China would eventually add roads, airports and dry ports tethered to a 400km, US$5.9 billion railway that was finished in 2021, the Asean+3 Macroeconomic Research Office (Amro) in Singapore said in January last year.
The additions would boost China’s economic reach in Southeast Asia for its own landlocked western regions, said Naubahar Sharif, head of public policy at the Hong Kong University of Science and Technology.
The 10-member Association of Southeast Asian Nations bloc has a combined population of about 673 million, including several manufacturing hubs and some of the world’s fastest growing economies.
Laos is the only Asean nation with a direct railway route from its capital, Vientiane, to China, Sharif added.
A Bangkok-Nong Khai high-speed railway in Thailand is expected to link with the tracks in Laos to make it a “transit point”, giving China access to the Gulf of Thailand, while also offering a “boost for seaborne trade”, Sharif said.
China is building much of the Thai railway and will help operate it.

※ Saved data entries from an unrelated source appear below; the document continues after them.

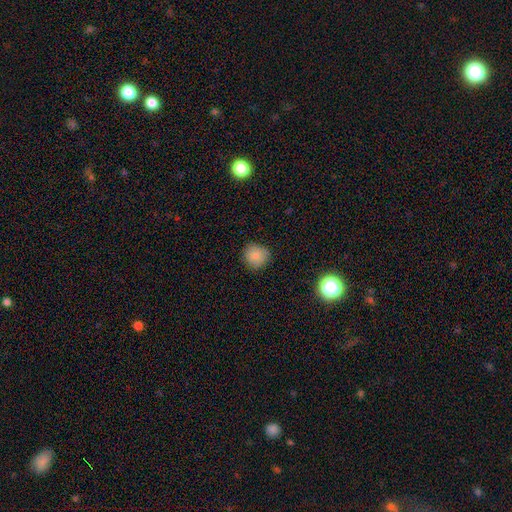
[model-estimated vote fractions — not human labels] Q: Smooth or featured?
A: smooth (83%); runner-up: star or artifact (11%)
Q: How rounded?
A: round (89%); runner-up: in between (10%)
Q: Merging?
A: none (82%); runner-up: minor disturbance (14%)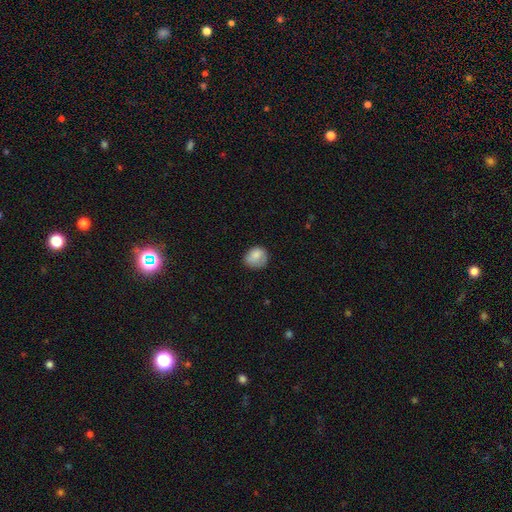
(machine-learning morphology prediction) Overall: smooth (82%). How rounded: round (67%; in between 32%). Merging: none (63%; minor disturbance 27%).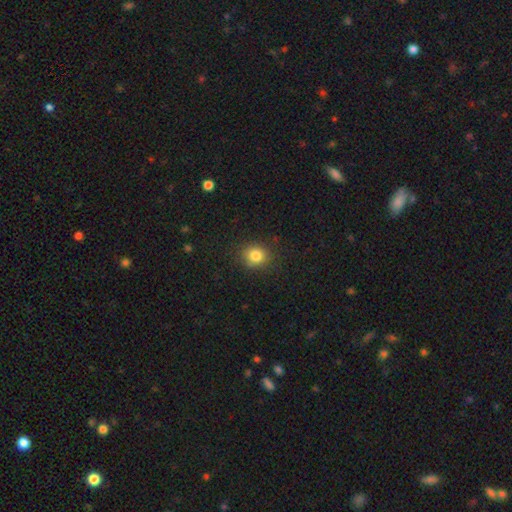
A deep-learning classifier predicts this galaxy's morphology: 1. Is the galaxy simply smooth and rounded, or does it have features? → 83% smooth, 11% star or artifact, 6% featured or disk.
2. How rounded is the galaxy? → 75% round, 24% in between, 1% cigar-shaped.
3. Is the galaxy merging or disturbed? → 86% none, 10% minor disturbance, 3% major disturbance, 1% merger.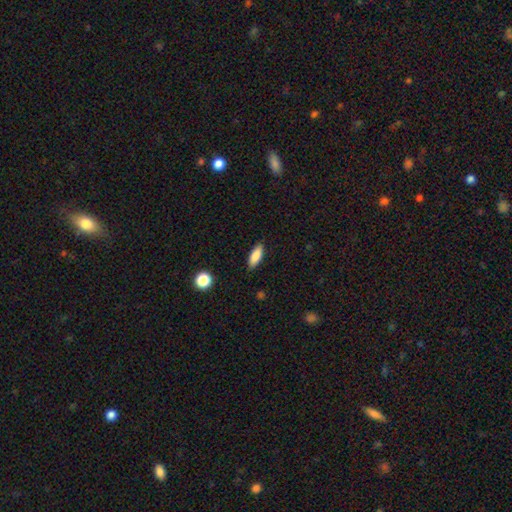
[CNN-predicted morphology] Smooth or featured: smooth — 84% (featured or disk — 9%)
How rounded: in between — 69% (cigar-shaped — 29%)
Merging: none — 87% (minor disturbance — 10%)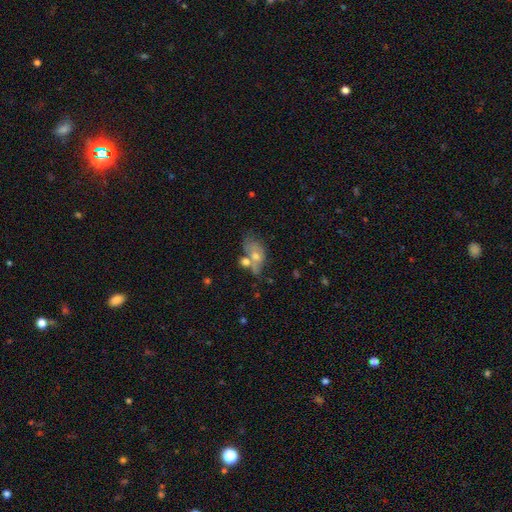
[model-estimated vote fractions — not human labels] The model was most divided on "merging": merger: 39%, none: 26%, minor disturbance: 18%, major disturbance: 16%. More confident: how rounded — in between (81%); smooth or featured — smooth (52%).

Japan was Southeast Asia’s biggest provider of financial, infrastructure and technical help until the 2000s.
But for Chinese investors, Southeast Asia offers a haven from rising wages and operating costs at home, the consultancy firm Dezan Shira & Associates said.
China-Asean trade and investment has grown steadily since 2010, spurred by free-trade agreements and, since 2018, Chinese investors’ use of Southeast Asian bases to avoid US tariffs on direct shipments of exports.
Two-way trade reached US$911.7 billion in 2023, while Chinese direct investment in Asean last year jumped by more than 34% from 2022 to US$25.12 billion.
This month, China and Laos signed a joint statement aimed at improving a “connectivity development corridor” between the two countries and Thailand, according to the official Lao News Agency.
China’s official Xinhua News Agency said the two sides had agreed to work toward syncing the China-Laos Railway with the Thai railway system just across the Lao border.
The Beijing-based Asian Infrastructure Investment Bank is separately lending US$10 million for the Thanaleng dry port, a cargo terminal on the Lao side of the Mekong River boundary with Thailand.
In February, Laos opened its third-largest airport, Bokeo International, which took funding from a Chinese developer.
And the Mekong River that runs from China to four Southeast Asian countries, including Laos, represents “vital waterway with significant untapped potential for enhancing regional trade and transport networks” for China, Amro economist Poh Lynn Ng said.
China could use Laos to transport goods or people into Cambodia, where Chinese have invested heavily in property, analysts said.
In neighbouring Vietnam, a prime destination for Chinese manufacturers keen to sidestep the US-China trade war, officials have approved a high-speed rail project to be synced with tracks in China.
China particularly values the potential for agriculture, energy and tourism in Laos, Supitcha said.
Laotians, meanwhile, see China as a means to economic growth and job opportunities, the assistant professor said.
In August, Lao durian growers met Chinese importers to discuss shipping the pricey, pungent fruit to the lucrative China market, the Lao News Agency said.
It said that by 2029, Laos expected to harvest 270,000 durian trees for a crop worth more than US$155.5 million.
China and Laos would seek more trade and investment deals, especially in mining and industry, Beijing’s Foreign Ministry said.
“Laos is rich in natural resources, which are attractive for many investors, including Chinese ones,” Supitcha added.